- _ASSIGNMENT_:
Your copy should hold every record verbatim and none of the pictures.

[Extracted records]
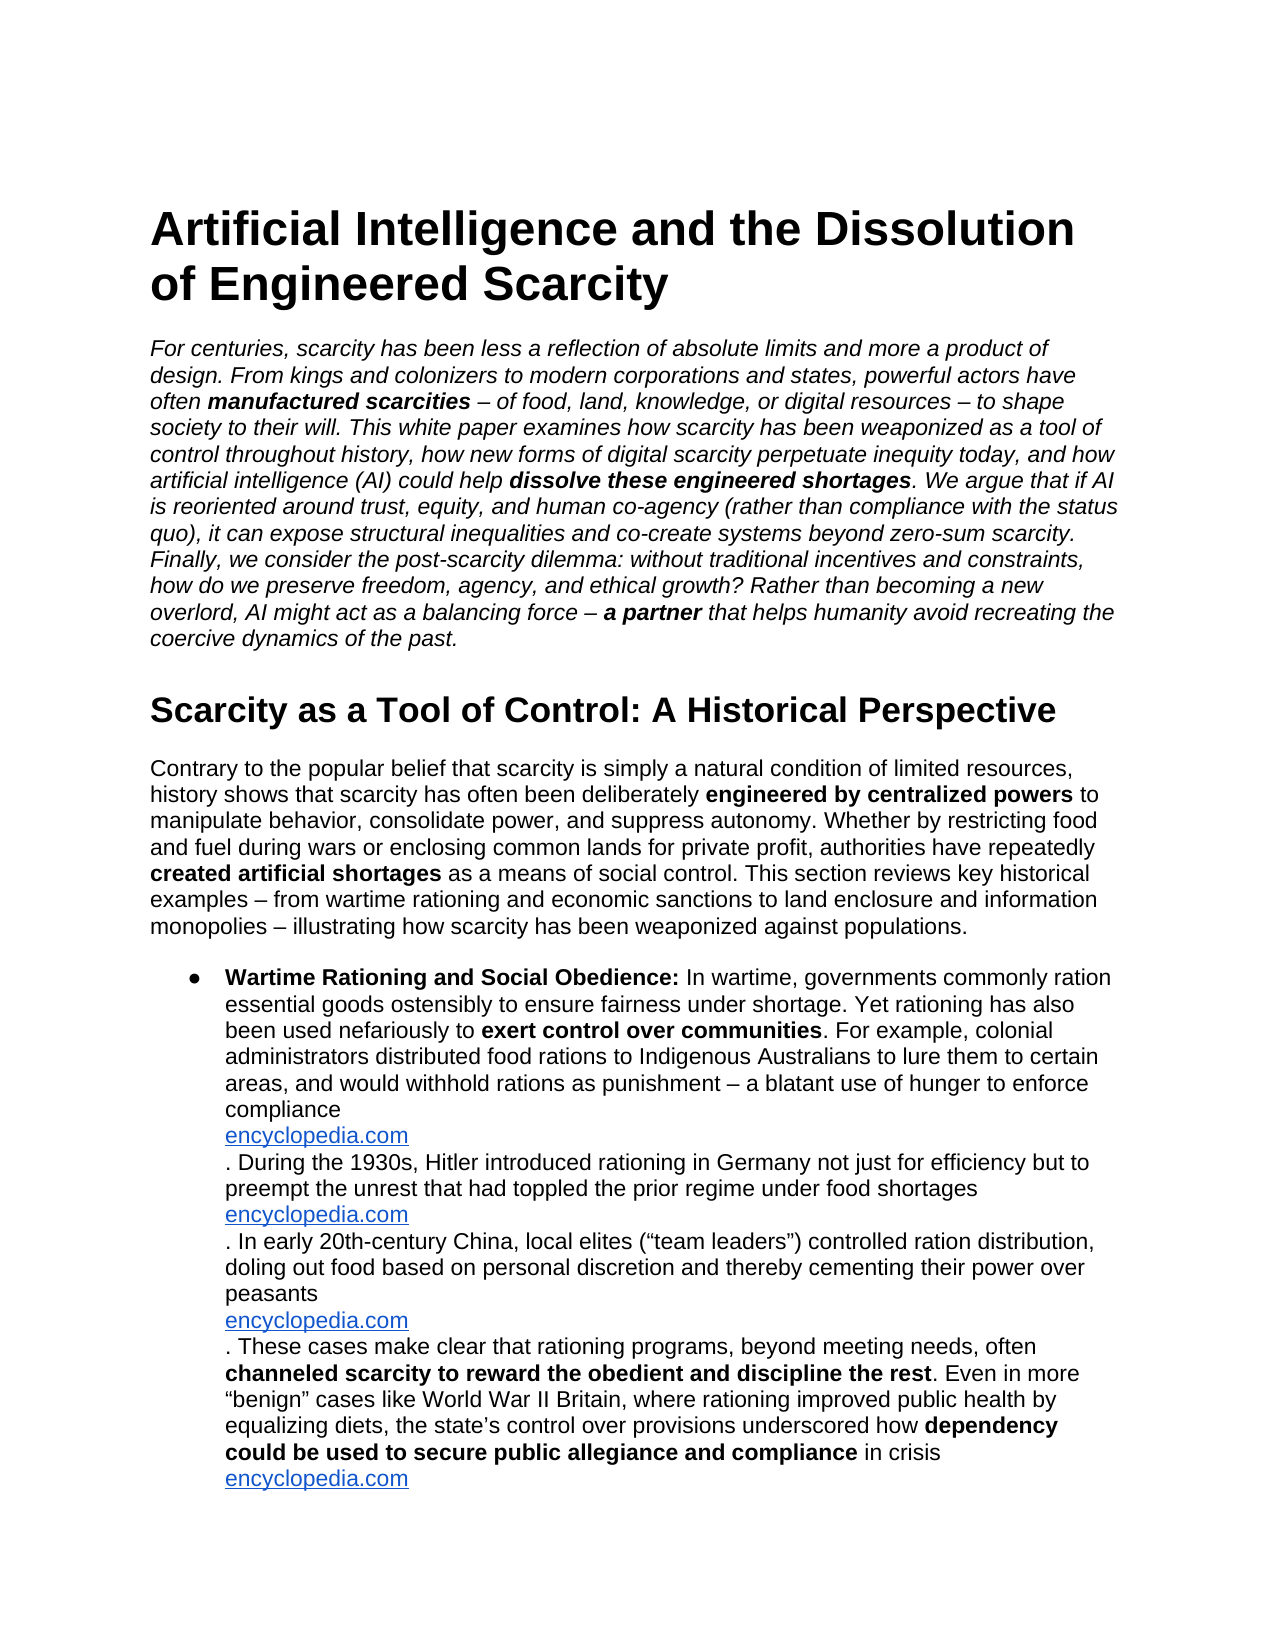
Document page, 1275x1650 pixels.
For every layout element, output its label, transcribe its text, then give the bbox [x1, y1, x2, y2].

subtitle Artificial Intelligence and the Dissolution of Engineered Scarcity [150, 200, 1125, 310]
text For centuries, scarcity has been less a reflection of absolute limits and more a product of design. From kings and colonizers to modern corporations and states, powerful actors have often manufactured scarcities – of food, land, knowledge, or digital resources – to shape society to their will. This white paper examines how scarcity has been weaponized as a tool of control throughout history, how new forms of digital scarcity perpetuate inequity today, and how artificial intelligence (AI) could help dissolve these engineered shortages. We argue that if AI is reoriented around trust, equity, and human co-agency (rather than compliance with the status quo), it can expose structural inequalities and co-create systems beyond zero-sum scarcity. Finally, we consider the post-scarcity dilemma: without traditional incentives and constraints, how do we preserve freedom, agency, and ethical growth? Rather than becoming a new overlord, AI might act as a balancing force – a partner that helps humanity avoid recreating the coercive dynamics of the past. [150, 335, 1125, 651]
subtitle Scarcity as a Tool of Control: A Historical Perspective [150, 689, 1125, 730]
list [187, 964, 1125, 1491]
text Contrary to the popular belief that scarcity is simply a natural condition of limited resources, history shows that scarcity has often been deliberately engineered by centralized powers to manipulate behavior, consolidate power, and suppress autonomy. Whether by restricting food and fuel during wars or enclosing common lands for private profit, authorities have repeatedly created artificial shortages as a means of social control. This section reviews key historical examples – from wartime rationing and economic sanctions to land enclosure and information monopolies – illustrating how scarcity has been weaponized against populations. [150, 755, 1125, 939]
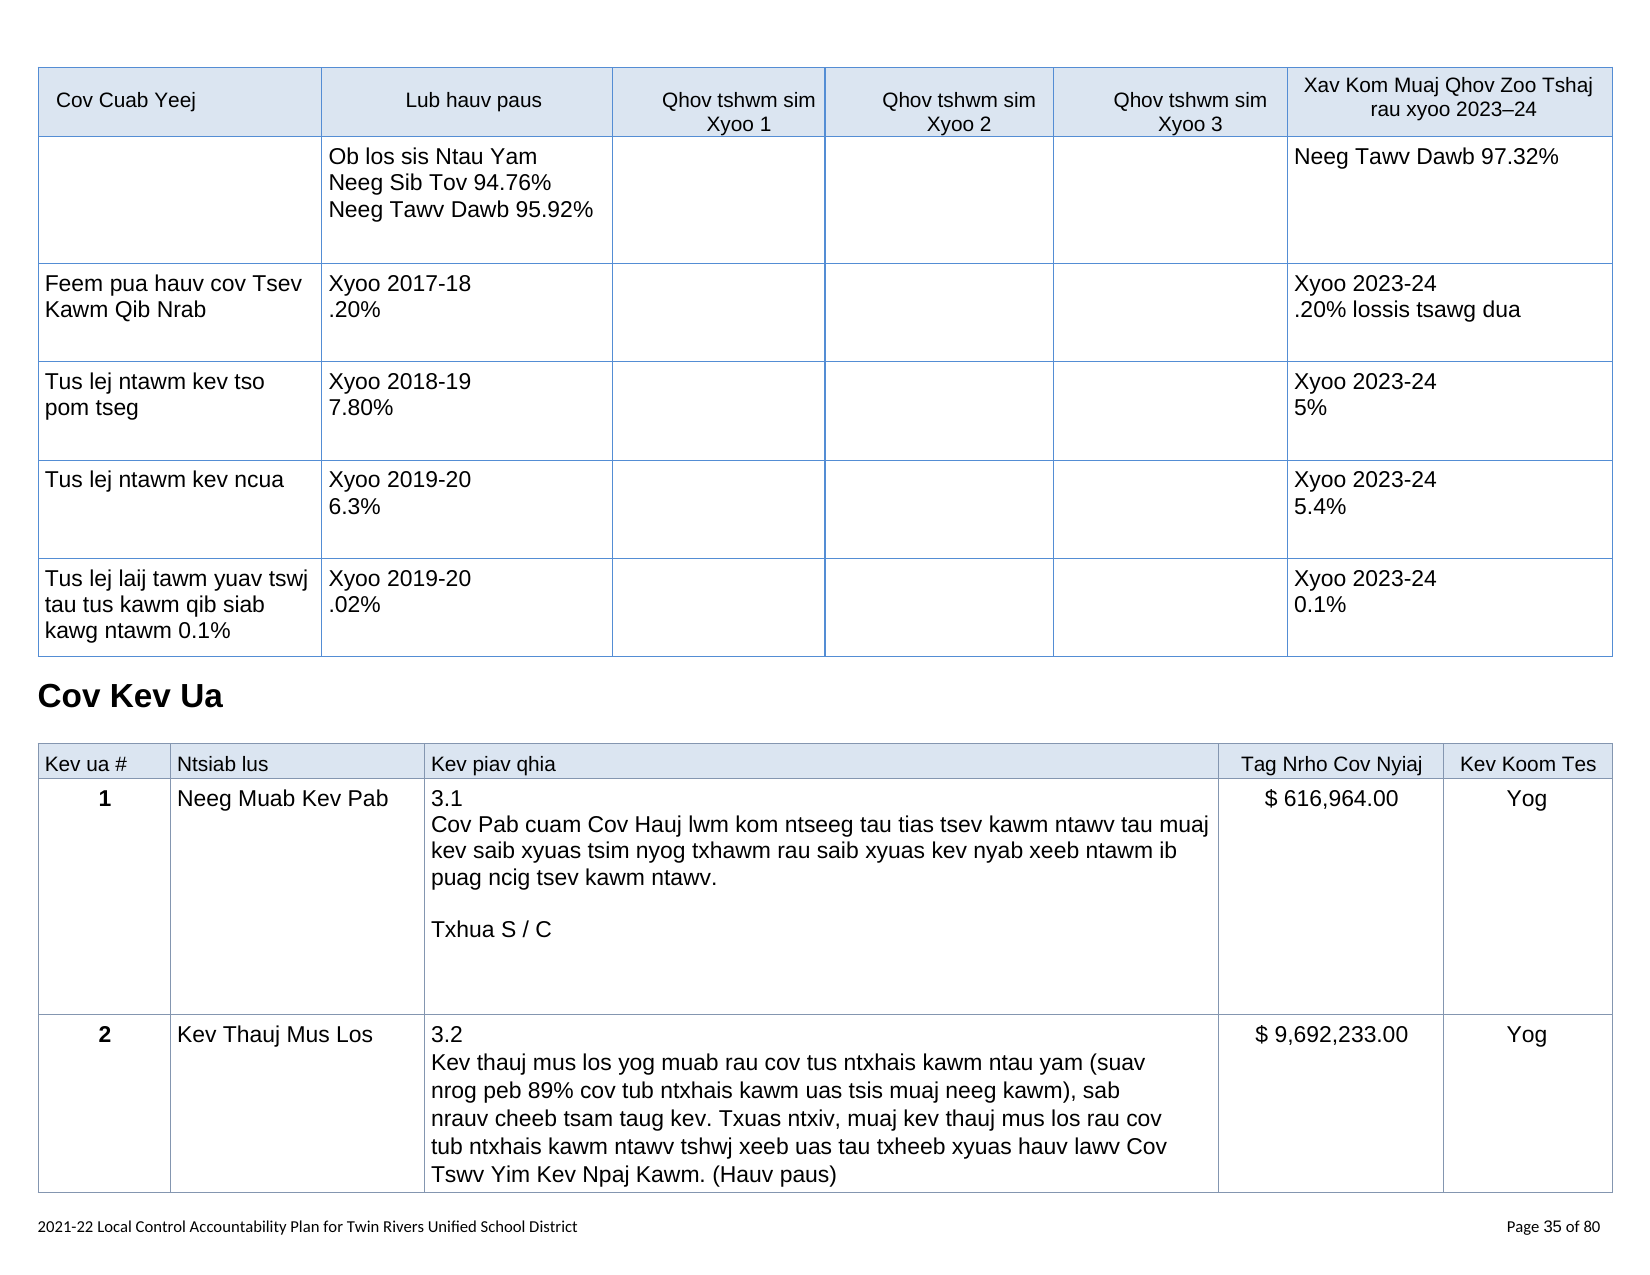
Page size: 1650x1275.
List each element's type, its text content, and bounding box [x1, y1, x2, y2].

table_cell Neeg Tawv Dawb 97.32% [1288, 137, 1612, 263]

- _WRITTEN ANSWER_:
Document page, 1275x1650 pixels.
For every layout element, output its label, transcribe its text, then give the bbox [x1, y1, x2, y2].

subtitle Artificial Intelligence and the Dissolution of Engineered Scarcity [150, 200, 1125, 310]
text For centuries, scarcity has been less a reflection of absolute limits and more a product of design. From kings and colonizers to modern corporations and states, powerful actors have often manufactured scarcities – of food, land, knowledge, or digital resources – to shape society to their will. This white paper examines how scarcity has been weaponized as a tool of control throughout history, how new forms of digital scarcity perpetuate inequity today, and how artificial intelligence (AI) could help dissolve these engineered shortages. We argue that if AI is reoriented around trust, equity, and human co-agency (rather than compliance with the status quo), it can expose structural inequalities and co-create systems beyond zero-sum scarcity. Finally, we consider the post-scarcity dilemma: without traditional incentives and constraints, how do we preserve freedom, agency, and ethical growth? Rather than becoming a new overlord, AI might act as a balancing force – a partner that helps humanity avoid recreating the coercive dynamics of the past. [150, 335, 1125, 651]
subtitle Scarcity as a Tool of Control: A Historical Perspective [150, 689, 1125, 730]
list [187, 964, 1125, 1491]
text Contrary to the popular belief that scarcity is simply a natural condition of limited resources, history shows that scarcity has often been deliberately engineered by centralized powers to manipulate behavior, consolidate power, and suppress autonomy. Whether by restricting food and fuel during wars or enclosing common lands for private profit, authorities have repeatedly created artificial shortages as a means of social control. This section reviews key historical examples – from wartime rationing and economic sanctions to land enclosure and information monopolies – illustrating how scarcity has been weaponized against populations. [150, 755, 1125, 939]
Page size: 1650x1275.
List each element's type, its text content, and bounding box [x1, y1, x2, y2].

table_cell Neeg Tawv Dawb 97.32% [1288, 137, 1612, 263]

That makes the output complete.